> **What is expected**:
Would you please repeat the data exactly as given?

Saved data entries
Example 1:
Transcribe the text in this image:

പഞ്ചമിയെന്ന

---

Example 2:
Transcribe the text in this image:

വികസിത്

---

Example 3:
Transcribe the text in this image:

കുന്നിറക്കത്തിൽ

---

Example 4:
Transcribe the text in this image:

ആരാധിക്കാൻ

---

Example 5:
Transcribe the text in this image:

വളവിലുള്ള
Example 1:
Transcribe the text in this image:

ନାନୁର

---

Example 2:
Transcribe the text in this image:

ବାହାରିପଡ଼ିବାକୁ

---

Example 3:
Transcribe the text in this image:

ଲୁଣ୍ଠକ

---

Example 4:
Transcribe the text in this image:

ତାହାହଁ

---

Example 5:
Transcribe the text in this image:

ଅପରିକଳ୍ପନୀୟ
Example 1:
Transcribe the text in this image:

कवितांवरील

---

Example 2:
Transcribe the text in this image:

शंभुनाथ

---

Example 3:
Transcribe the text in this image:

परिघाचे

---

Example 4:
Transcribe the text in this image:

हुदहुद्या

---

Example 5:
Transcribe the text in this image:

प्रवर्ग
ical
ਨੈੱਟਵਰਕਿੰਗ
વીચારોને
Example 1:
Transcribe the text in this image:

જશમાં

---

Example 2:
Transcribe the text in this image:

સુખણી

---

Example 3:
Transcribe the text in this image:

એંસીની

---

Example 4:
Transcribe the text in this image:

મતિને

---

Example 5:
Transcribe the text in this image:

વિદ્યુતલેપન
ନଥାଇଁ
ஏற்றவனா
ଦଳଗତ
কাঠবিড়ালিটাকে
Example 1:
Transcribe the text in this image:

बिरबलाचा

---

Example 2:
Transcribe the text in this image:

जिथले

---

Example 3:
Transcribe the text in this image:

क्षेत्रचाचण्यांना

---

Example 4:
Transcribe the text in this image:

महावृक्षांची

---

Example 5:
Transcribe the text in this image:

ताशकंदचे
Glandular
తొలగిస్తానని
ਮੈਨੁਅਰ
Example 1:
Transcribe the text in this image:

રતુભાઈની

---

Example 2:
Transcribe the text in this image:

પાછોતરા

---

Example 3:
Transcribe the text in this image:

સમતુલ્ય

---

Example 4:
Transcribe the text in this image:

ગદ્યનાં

> **Answer section**:
Example 1:
Transcribe the text in this image:

പഞ്ചമിയെന്ന

---

Example 2:
Transcribe the text in this image:

വികസിത്

---

Example 3:
Transcribe the text in this image:

കുന്നിറക്കത്തിൽ

---

Example 4:
Transcribe the text in this image:

ആരാധിക്കാൻ

---

Example 5:
Transcribe the text in this image:

വളവിലുള്ള
Example 1:
Transcribe the text in this image:

ନାନୁର

---

Example 2:
Transcribe the text in this image:

ବାହାରିପଡ଼ିବାକୁ

---

Example 3:
Transcribe the text in this image:

ଲୁଣ୍ଠକ

---

Example 4:
Transcribe the text in this image:

ତାହାହଁ

---

Example 5:
Transcribe the text in this image:

ଅପରିକଳ୍ପନୀୟ
Example 1:
Transcribe the text in this image:

कवितांवरील

---

Example 2:
Transcribe the text in this image:

शंभुनाथ

---

Example 3:
Transcribe the text in this image:

परिघाचे

---

Example 4:
Transcribe the text in this image:

हुदहुद्या

---

Example 5:
Transcribe the text in this image:

प्रवर्ग
ical
ਨੈੱਟਵਰਕਿੰਗ
વીચારોને
Example 1:
Transcribe the text in this image:

જશમાં

---

Example 2:
Transcribe the text in this image:

સુખણી

---

Example 3:
Transcribe the text in this image:

એંસીની

---

Example 4:
Transcribe the text in this image:

મતિને

---

Example 5:
Transcribe the text in this image:

વિદ્યુતલેપન
ନଥାଇଁ
ஏற்றவனா
ଦଳଗତ
কাঠবিড়ালিটাকে
Example 1:
Transcribe the text in this image:

बिरबलाचा

---

Example 2:
Transcribe the text in this image:

जिथले

---

Example 3:
Transcribe the text in this image:

क्षेत्रचाचण्यांना

---

Example 4:
Transcribe the text in this image:

महावृक्षांची

---

Example 5:
Transcribe the text in this image:

ताशकंदचे
Glandular
తొలగిస్తానని
ਮੈਨੁਅਰ
Example 1:
Transcribe the text in this image:

રતુભાઈની

---

Example 2:
Transcribe the text in this image:

પાછોતરા

---

Example 3:
Transcribe the text in this image:

સમતુલ્ય

---

Example 4:
Transcribe the text in this image:

ગદ્યનાં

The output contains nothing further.